==== Excerpted text ====

Hand-Edits and Changes in Matching Procedures

1979-1982
More than 1,000 hand-edits for each survey year from 1979 through 1982 were performed to constrain respondents' reported state, county, and zip codes so that they conformed to legitimate state-county-zip combinations. In some cases, this involved making estimates for one or more of the above items. The state and county codes from the main NLSY79 data for each year that are included in the NLSY79 geocode data are the original, unedited values for the respondents. The hand-edited versions of the state and county codes were used to match with the CRF and with the City and County Data Book data files for these years.

In compiling the 1981 geocode information, a systematic review of hand-edited state, county, and zip codes was also undertaken. All cases that required a hand-edit in any of the three survey years were included in this inspection. The point of this review was: (1) to check for consistency in hand-editing decision rules over the three years, and (2) where possible, to use the respondent's reported geocodes in subsequent years to check on the accuracy of hand-edits performed in preceding years (this was possible for those cases that required hand-edits in early years and which showed no change of residence over the period).

==== Information supplied ====

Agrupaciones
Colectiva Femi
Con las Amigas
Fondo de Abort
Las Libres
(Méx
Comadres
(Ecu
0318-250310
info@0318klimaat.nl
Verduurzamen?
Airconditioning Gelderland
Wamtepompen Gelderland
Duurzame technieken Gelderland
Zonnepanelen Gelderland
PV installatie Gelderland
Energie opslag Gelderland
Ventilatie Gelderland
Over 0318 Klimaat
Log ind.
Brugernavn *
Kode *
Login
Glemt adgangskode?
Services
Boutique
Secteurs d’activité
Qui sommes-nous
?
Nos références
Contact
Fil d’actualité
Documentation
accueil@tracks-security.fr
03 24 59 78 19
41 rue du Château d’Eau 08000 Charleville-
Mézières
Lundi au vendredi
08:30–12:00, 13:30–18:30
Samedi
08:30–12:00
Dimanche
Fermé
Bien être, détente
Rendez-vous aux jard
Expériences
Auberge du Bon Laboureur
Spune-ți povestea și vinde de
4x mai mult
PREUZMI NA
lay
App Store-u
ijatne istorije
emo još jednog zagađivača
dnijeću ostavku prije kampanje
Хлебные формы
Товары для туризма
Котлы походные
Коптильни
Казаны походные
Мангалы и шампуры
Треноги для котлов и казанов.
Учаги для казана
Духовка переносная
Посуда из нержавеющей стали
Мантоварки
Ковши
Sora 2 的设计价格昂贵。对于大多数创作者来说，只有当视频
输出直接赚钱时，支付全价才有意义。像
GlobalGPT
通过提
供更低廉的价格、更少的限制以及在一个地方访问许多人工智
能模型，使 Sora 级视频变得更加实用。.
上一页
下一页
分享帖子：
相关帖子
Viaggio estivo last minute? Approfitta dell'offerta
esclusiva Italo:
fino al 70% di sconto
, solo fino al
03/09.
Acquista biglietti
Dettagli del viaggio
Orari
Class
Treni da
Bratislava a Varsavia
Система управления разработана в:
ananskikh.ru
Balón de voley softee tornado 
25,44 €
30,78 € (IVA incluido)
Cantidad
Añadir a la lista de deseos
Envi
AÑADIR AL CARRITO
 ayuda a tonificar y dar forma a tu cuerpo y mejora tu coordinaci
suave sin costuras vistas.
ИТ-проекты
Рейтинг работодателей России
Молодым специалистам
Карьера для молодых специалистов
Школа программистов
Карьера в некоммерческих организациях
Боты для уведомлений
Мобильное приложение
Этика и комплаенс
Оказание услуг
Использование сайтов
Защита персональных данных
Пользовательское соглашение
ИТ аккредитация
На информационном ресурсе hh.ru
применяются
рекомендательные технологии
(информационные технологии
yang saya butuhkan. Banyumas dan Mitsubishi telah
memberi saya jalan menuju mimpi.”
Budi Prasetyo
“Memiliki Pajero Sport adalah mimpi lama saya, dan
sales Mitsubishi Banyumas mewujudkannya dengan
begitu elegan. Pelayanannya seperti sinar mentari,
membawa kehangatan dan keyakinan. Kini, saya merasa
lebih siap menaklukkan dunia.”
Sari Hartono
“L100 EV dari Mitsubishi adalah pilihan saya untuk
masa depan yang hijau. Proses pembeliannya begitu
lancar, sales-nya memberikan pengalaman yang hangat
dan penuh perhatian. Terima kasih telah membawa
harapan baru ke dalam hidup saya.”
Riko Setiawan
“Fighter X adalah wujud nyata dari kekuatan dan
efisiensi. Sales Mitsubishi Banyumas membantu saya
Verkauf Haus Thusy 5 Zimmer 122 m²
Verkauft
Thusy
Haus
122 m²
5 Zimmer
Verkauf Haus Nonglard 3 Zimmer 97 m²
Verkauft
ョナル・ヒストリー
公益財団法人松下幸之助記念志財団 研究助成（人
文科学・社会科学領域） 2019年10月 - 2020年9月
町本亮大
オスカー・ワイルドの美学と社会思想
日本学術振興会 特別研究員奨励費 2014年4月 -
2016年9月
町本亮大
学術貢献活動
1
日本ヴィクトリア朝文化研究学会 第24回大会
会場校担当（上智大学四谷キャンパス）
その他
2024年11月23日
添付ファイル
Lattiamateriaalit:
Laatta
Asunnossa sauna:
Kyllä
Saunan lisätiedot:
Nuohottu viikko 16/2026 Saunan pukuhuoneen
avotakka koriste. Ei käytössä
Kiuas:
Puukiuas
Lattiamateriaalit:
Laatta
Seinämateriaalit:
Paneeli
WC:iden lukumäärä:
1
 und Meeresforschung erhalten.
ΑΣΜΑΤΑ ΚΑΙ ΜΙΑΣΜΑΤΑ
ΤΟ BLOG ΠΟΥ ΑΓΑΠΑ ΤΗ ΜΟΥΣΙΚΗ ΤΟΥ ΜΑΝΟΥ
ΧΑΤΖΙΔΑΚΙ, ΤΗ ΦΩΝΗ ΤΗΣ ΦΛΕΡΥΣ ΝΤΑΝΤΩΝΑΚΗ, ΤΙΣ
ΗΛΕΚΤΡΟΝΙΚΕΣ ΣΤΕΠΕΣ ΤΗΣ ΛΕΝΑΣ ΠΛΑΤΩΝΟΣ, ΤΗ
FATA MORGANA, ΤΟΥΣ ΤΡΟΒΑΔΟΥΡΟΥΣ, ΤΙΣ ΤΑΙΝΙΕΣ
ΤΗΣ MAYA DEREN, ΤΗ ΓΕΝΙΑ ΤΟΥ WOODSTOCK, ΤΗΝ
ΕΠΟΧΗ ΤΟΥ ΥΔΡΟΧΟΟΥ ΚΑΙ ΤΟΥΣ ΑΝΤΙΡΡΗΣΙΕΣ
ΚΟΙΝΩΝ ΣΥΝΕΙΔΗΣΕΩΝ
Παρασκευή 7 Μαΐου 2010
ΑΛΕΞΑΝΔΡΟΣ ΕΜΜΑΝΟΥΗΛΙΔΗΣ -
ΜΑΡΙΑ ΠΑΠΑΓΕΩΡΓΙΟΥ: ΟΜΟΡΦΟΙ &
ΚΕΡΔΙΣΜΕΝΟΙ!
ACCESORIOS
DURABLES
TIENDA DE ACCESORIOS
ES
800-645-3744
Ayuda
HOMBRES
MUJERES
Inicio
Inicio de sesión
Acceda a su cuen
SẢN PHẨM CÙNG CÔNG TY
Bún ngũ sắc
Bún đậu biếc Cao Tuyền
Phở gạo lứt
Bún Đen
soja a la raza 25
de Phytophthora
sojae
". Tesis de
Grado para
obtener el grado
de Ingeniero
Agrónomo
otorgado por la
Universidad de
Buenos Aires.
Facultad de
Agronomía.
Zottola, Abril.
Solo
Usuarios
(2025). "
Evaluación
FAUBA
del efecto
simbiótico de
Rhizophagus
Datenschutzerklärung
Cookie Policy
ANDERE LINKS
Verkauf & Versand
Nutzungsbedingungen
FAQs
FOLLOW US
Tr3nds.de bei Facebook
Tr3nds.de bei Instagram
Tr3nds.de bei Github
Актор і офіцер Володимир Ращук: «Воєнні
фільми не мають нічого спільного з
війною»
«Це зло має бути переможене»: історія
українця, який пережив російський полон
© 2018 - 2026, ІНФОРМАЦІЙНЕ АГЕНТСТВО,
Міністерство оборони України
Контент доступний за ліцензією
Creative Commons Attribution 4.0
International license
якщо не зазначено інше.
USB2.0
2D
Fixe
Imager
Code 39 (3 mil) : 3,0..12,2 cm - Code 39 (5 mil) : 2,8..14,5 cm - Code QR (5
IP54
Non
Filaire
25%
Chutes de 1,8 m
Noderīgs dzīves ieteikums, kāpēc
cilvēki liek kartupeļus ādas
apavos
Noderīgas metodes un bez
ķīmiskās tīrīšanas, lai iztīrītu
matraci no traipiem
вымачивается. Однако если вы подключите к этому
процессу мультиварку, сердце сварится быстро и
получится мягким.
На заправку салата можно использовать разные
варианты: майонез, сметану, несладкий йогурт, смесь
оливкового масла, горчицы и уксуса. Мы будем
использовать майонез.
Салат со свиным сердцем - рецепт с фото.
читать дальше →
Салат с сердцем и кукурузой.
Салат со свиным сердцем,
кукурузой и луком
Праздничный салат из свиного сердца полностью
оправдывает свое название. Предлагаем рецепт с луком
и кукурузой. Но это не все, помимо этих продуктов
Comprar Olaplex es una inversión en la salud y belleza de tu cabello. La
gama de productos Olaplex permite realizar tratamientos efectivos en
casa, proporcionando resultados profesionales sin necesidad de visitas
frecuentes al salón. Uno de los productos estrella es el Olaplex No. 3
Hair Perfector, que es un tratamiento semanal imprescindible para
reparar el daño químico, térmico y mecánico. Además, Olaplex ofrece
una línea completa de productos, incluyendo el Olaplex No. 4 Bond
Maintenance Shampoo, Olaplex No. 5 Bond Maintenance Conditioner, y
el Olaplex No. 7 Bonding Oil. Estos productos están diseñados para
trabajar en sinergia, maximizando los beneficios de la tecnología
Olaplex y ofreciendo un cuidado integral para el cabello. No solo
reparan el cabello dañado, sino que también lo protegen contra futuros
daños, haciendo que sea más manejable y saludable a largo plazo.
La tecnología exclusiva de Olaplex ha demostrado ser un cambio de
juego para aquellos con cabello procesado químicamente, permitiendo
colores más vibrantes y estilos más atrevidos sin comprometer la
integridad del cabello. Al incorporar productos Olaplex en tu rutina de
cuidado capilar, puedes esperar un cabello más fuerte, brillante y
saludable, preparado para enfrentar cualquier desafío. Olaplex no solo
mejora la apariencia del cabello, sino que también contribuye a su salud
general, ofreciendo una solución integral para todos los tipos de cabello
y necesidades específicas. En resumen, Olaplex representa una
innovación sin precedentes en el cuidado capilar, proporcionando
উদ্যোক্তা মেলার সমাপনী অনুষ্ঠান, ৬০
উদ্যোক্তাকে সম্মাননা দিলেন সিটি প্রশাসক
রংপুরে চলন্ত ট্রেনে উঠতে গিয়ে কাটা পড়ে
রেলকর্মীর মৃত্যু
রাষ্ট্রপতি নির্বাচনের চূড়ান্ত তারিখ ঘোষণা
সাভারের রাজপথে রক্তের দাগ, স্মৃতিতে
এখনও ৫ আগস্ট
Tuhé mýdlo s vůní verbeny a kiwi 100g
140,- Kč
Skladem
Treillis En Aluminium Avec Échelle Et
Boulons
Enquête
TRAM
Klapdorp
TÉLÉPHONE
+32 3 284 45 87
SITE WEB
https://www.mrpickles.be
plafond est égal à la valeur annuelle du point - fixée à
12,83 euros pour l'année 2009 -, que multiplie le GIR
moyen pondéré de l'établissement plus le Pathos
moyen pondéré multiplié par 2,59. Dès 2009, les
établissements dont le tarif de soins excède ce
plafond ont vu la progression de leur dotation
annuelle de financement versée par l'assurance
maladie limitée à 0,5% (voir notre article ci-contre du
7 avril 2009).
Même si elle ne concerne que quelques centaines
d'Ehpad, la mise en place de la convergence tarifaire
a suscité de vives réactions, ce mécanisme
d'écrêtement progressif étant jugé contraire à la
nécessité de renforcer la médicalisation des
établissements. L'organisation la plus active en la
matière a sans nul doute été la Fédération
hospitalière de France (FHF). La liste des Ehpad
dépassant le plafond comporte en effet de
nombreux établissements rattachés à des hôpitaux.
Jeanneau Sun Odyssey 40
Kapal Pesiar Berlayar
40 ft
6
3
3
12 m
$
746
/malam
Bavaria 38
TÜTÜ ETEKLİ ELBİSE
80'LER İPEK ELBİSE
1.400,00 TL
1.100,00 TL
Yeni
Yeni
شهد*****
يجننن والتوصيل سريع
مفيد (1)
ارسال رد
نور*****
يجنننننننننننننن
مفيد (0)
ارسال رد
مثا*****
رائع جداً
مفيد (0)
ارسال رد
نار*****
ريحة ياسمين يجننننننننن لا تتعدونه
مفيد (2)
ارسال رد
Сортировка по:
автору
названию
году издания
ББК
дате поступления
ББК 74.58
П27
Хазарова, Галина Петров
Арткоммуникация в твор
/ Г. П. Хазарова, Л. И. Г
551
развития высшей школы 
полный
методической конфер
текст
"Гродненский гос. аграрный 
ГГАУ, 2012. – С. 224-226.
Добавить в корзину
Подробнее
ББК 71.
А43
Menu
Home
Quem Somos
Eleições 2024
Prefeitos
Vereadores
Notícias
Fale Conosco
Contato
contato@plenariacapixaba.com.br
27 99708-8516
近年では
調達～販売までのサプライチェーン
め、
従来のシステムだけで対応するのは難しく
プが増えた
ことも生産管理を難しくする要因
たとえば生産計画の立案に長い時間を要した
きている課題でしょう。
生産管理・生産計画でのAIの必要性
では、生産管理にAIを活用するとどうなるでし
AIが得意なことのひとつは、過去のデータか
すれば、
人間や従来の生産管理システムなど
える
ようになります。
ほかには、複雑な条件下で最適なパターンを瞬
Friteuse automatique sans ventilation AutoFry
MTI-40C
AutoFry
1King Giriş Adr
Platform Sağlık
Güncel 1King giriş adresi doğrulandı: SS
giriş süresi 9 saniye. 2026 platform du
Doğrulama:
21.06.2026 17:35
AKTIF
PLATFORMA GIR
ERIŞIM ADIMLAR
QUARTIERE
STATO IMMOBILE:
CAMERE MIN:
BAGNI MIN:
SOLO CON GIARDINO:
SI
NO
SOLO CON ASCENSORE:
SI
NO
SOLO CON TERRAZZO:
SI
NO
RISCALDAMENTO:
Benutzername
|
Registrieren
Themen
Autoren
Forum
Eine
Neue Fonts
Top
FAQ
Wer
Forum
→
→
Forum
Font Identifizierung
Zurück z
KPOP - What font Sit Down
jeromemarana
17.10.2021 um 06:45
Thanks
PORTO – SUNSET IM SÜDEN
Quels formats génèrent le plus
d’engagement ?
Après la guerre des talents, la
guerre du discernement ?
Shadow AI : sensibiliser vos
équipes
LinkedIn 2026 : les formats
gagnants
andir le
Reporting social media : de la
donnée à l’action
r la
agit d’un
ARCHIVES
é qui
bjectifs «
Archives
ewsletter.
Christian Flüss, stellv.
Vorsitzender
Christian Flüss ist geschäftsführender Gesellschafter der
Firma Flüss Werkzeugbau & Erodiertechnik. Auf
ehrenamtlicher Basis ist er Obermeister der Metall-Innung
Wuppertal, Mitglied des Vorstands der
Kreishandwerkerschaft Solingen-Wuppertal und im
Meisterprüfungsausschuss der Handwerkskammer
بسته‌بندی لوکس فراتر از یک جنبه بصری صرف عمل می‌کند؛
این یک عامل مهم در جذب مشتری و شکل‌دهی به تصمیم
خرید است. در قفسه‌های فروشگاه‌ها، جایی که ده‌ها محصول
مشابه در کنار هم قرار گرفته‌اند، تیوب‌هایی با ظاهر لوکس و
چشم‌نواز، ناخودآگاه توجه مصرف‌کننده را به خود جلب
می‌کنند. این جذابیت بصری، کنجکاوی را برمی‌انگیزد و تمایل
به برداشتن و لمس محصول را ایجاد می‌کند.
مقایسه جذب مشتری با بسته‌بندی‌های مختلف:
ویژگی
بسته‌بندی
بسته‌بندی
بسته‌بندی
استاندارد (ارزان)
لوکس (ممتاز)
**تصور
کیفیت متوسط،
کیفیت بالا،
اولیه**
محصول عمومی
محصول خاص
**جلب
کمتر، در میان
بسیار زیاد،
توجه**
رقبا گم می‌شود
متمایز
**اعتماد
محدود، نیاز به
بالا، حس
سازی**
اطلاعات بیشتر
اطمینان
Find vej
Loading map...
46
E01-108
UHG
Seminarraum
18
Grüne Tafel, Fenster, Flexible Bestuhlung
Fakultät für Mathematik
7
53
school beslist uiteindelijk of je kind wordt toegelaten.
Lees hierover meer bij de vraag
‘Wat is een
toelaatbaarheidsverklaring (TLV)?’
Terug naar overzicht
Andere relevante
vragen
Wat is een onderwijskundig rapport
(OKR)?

====

■ **Actions to take**:
1. In the text on geocode hand-edits, what were the hand-edited versions of the state and county codes used to match with?
2. Duplicate the part of the text on geocode hand-edits that opens with the words containing "In compiling the" and closes with "over the period).".
The data excerpts play no part in this work.

■ **Answers**:
1. They were used to match with the CRF and with the City and County Data Book data files for those years.

2.
In compiling the 1981 geocode information, a systematic review of hand-edited state, county, and zip codes was also undertaken. All cases that required a hand-edit in any of the three survey years were included in this inspection. The point of this review was: (1) to check for consistency in hand-editing decision rules over the three years, and (2) where possible, to use the respondent's reported geocodes in subsequent years to check on the accuracy of hand-edits performed in preceding years (this was possible for those cases that required hand-edits in early years and which showed no change of residence over the period).